L'opposition vénézuélienne s'est à nouveau mobilisée à Caracas, avec une cinquième manifestation en dix jours contre le président socialiste Nicolas Maduro, parti chercher à Cuba l'appui diplomatique d'un pays ami face à la pression internationale. De nouveaux affrontements avec la police ont émaillé la manifestation organisée lundi dans la capitale et qui a réuni plusieurs milliers d'opposants. Des centaines d'antichavistes (du nom de l'ancien président Hugo Chavez, 1999-2013), ont affronté la police. Aux jets de pierres de certains manifestants, la police a répondu par des gaz lacrymogènes. Dix-huit personnes ont été arrêtées, selon le ministère de l'Intérieur, et 12 ont été blessées selon le maire du quartier de Chacao. L'opposition et le défenseur du peuple ont dénoncé l'usage par les forces de l'ordre d'hélicoptères et de bâtiments gouvernementaux pour tirer des bombes lacrymogènes. "C'est un duel de résistance: pour voir qui se fatigue le premier, nous de lutter ou eux de nous réprimer", a déclaré Freddy Guevara, vice-président du Parlement, contrôlé par l'opposition depuis fin 2015. "Le peuple du Venezuela a décidé de descendre dans la rue et n'en partira que lorsqu'il sera libre", a prévenu dans un communiqué la MUD (Table pour l'unité démocratique), vaste coalition qui rassemble les opposants au chef de l'Etat.
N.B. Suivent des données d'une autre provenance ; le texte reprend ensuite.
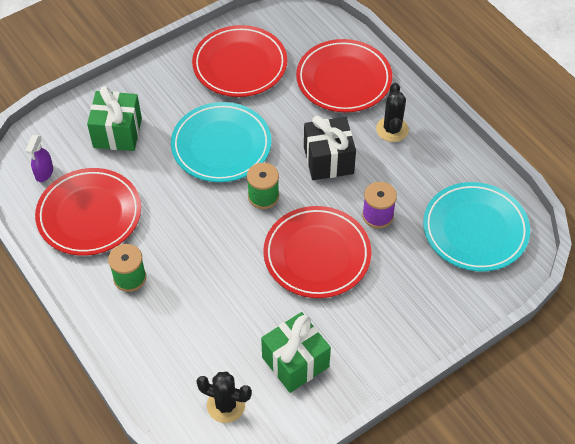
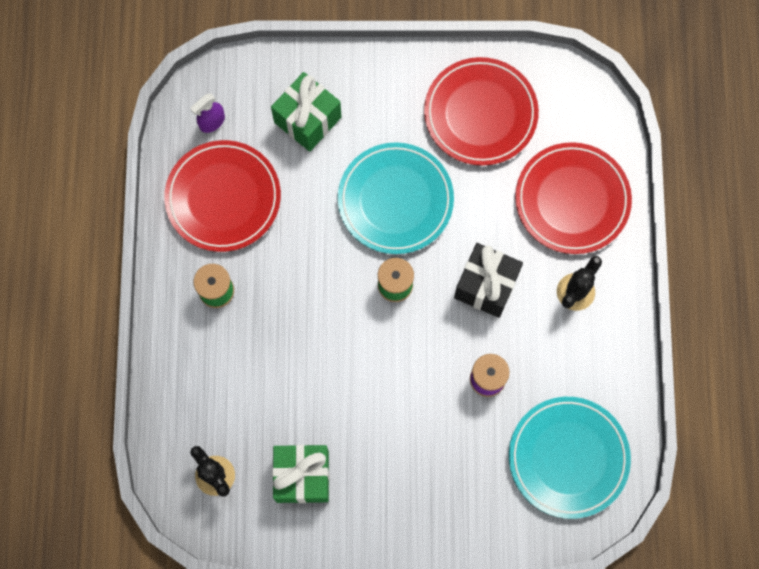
camera: 35 degrees right, 20 degrees up
red plate [263,206,371,298] -> none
Depuis le début du mois d'avril, il s'agit de la cinquième manifestation des antichavistes dont le but est de mobiliser la population, étranglée par la crise économique de ce pays pétrolier ébranlé par la chute des cours du brut.
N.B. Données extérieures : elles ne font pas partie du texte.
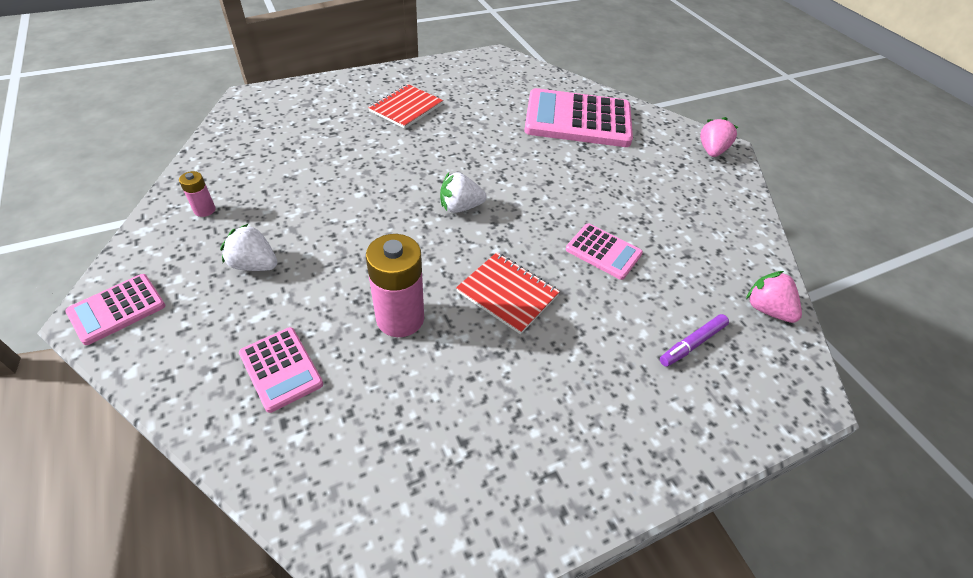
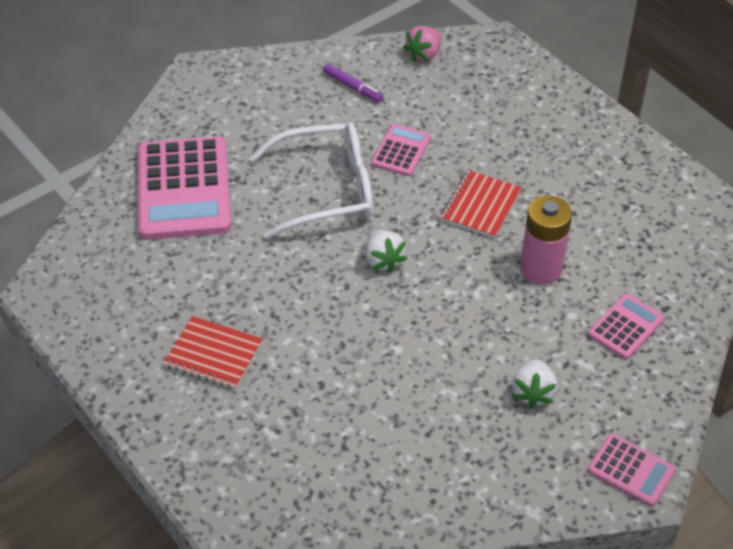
camera: 100 degrees left, 0 degrees up
pink battery [179,171,216,217] -> none
purple marker [660,314,729,367] -> purple marker moved to [323,64,383,103]
pink strawberry [700,117,738,157] -> none
none -> white glasses [249,122,373,239]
L'Union européenne préoccupée Après avoir réussi en 2016 à rassembler des centaines de milliers de manifestants, l'opposition a peiné ces derniers mois à mobiliser les habitants, découragés et plutôt accaparés par les soucis du quotidien. Mais au-delà du nombre, limité pour le moment (quelque 10.000 personnes jeudi et 4.000 samedi), c'est le tour violent des manifestations qui inquiète. L'Union européenne a ainsi fait part de sa préoccupation face à "l'escalade des tensions". "Nous voulons des élections (....) il doit y en avoir au Venezuela", a déclaré Alejandro Navas, étudiant en Droit. Les antichavistes sont très en colère après les 15 ans d'inéligibilité qui ont frappé vendredi l'un de leurs leaders, Henrique Capriles, principal rival de Nicolas Maduro qui l'avait battu de peu lors de la présidentielle de 2013. Dans un communiqué, les Etats-Unis ont demandé que soit "urgemment reconsidérée cette décision" afin que "les Vénézuéliens puissent exercer leur droit à élire leurs représentants dans des élections libres". De nombreux pays, de l'Espagne à l'Argentine, en passant par la Colombie, le Mexique, le Brésil et le Pérou, ont également critiqué cette décision. "Le Venezuela a besoin d'un gouvernement légitime", a déclaré lundi le secrétaire général de l'Organisation des Etats américains (OEA), Luis Almagro, en déplacement au Brésil. La situation s'était déjà enflammée ces derniers jours quand la Cour suprême, réputée proche du président Maduro, s'était brièvement arrogée les pouvoirs du Parlement, déclenchant un tollé diplomatique qui l'a poussée à faire machine arrière 48 heures plus tard.
Zéro dialogue Pendant ce temps, le chef de l'Etat participait lundi à Cuba à une réunion de pays amis de l'Alliance bolivarienne pour les peuples de notre Amérique (Alba) --qui rassemble l'Equateur, le Venezuela, Cuba, la Bolivie, le Nicaragua et plusieurs petits pays des Antilles, mais a considérablement perdu de son influence ces dernières années--, convoquée pour apporter leur soutien au leader socialiste vénézuélien. Depuis La Havane, Nicolas Maduro a accusé lundi les Etats-Unis d'œuvrer au blocage du dialogue avec l'opposition de son pays afin de "faire éclater" le Venezuela. "La vérité vraie est que l'ordre a été donné à Washington pour le +zéro dialogue+ au Venezuela dans le but de faire éclater notre pays et (permettre) une invasion étrangère", a-t-il accusé. Samedi, des heurts avec les forces de l'ordre avaient déjà éclaté à Caracas lors d'une manifestation qui a rassemblé des milliers d'opposants. Jeudi, un homme de 19 ans avait été tué d'une balle en pleine poitrine et un policier accusé d'avoir tiré sur le manifestant a été arrêté. L'opposition a annoncé que la prochaine mobilisation aura lieu le 19 avril. Il s'agira, selon Freddy Guevara, de la "mère de toutes les manifestations". Ce même jour de fête nationale, les Chavistes ont également appelé à "une grande mobilisation" à Caracas.